Despite the fact that statistics concerning directly the impact that films have had on tourism are limited, there are
still some remarkable figures. Countries like UK, Australia, and New Zealand have an increasingly interest in
studying and developing the film-induced tourism. Given the existence of this type of tourism and the potentially
significant economic value of this strand of tourism to the economy, understanding the drivers of film-induced
tourism and exploiting its effect are crucial issues to comprehend. This paper evaluates a number of key
questions and provides a stronger insight into the nature of productions which can induce tourism and
recommends ways in which this relation can be strategically maximized from the economic and cultural point of
view. In the current context of decreasing the Romanian tourism and film industry development, approaching
together their augmentation can represents a valid solution for both industries.
KEYWORDS
film-induced tourism, tourism imaging, tourist destination competitiveness, economic impact of filmmaking
tourists
JEL Classification
L83, M39
Introduction
This paper has as a main objective the attempt to identify the dimension of academic interest in this
new type of tourism and to be aware of the consequences of this kind of touristic activities. The
research method is mainly based on secondary sources, given being the fact that Romania doesn’t
collect such statistics.

Problem 1
In the listing, reproduce word for word the lines running from the one containing "common name: Central" through the one containing "genus: Hermetia", both ends included.
The listing has no connection to the text on film-induced tourism.

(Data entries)
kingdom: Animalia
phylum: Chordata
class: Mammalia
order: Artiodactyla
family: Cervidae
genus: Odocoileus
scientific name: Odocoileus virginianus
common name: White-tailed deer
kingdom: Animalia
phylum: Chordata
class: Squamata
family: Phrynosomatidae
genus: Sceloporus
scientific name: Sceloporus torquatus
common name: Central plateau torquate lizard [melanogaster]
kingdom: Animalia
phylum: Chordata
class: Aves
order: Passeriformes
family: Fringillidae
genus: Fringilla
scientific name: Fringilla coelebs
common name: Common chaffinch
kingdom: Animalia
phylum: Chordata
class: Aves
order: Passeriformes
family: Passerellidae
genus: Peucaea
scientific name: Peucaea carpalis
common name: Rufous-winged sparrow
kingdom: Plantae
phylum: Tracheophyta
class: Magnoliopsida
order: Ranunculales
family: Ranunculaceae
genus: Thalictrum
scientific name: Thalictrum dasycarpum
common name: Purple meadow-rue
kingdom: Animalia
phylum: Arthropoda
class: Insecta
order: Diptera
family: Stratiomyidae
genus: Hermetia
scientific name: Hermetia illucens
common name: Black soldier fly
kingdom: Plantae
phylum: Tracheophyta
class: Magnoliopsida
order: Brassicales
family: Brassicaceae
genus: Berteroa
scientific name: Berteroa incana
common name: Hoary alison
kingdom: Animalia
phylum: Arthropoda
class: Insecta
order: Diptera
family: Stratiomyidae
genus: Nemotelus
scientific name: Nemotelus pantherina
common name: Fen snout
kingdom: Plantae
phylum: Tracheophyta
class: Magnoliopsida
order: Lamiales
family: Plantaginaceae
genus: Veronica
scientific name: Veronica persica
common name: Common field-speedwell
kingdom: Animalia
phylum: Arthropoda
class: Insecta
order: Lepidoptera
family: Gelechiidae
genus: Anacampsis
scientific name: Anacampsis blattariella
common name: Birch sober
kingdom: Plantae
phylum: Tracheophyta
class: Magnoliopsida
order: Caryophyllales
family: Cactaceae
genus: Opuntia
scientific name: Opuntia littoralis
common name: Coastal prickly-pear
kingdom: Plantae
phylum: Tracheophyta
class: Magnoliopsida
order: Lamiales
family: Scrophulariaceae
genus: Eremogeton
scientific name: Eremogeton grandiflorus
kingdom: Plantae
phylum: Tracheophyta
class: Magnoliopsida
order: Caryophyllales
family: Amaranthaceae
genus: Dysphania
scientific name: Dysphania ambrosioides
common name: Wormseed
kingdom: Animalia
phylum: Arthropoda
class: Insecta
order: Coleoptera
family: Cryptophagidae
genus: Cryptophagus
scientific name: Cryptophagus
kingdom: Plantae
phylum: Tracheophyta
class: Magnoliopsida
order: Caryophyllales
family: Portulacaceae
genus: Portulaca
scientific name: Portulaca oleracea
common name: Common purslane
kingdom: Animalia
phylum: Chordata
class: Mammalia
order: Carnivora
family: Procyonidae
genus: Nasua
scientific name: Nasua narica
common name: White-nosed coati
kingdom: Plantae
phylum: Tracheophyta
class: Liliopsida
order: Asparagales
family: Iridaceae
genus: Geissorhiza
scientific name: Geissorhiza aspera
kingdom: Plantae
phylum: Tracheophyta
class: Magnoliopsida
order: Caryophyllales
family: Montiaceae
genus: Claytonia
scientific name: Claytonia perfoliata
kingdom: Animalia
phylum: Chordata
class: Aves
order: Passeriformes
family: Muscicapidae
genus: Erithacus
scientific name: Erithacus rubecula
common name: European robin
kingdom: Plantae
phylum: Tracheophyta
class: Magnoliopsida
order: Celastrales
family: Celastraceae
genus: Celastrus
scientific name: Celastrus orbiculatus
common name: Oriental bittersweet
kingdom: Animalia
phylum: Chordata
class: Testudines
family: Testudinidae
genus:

Problem 2
Carry the film-induced tourism text onward from its last sentence.

Exercise answer 1
common name: Central plateau torquate lizard [melanogaster]
kingdom: Animalia
phylum: Chordata
class: Aves
order: Passeriformes
family: Fringillidae
genus: Fringilla
scientific name: Fringilla coelebs
common name: Common chaffinch
kingdom: Animalia
phylum: Chordata
class: Aves
order: Passeriformes
family: Passerellidae
genus: Peucaea
scientific name: Peucaea carpalis
common name: Rufous-winged sparrow
kingdom: Plantae
phylum: Tracheophyta
class: Magnoliopsida
order: Ranunculales
family: Ranunculaceae
genus: Thalictrum
scientific name: Thalictrum dasycarpum
common name: Purple meadow-rue
kingdom: Animalia
phylum: Arthropoda
class: Insecta
order: Diptera
family: Stratiomyidae
genus: Hermetia

Exercise answer 2
Film and television tourism (or “screen tourism”) is a phenomenon which has long been
acknowledged and reported, but few in-depth studies of it have been published. Within the last decade
film-induced tourism has gained increasing attention from academics and the industry alike. While
most research has focused on the tourism-inducing effects of film productions, not much has been
written about the film location tourists themselves.
The evidence that has been put forward to date has mostly been anecdotal, pointing towards the ability
of popular films and television programs to attract tourists, in the form of fervent fans and interested
audience members.
1 Author’s contact: claudia.tuclea@com.ase.ro
2 Author’s contact: puiu.nistoreanu@com.ase.ro
Cactus Tourism Journal Vol. 2, Issue 2/2011, Pages 25-30, ISSN 2247-3297
Some of these anecdotes relate to major blockbusters, at the same time as others are specific to smaller
“cult” screen products. But despite the anecdotes and certainty that screen tourism does indeed exist, a
number of questions about the nature of this effect remain to be adequately answered. These include:
• What kinds of film/television programs successfully convert audiences into tourists?
• How long does this effect last – only as long as the film/program is popular, or does it have a more
permanent impact on tourism?
• Which locations benefit from the tourism effect? The shooting locations or associated sites?
• How can screen tourism be effectively encouraged and managed in a strategic, joined-up manner?
• What should be considered best practice for film and tourism professionals working together?
Given the existence of screen tourism and the potentially significant economic value of this strand of
tourism to the economy, understanding the drivers of screen tourism and harnessing its effect are
crucial issues to understand.
Why does the tourism effect of film and television need to be studied? Films and television programs
are made for a variety of purposes which rarely include attracting tourists to a particular area.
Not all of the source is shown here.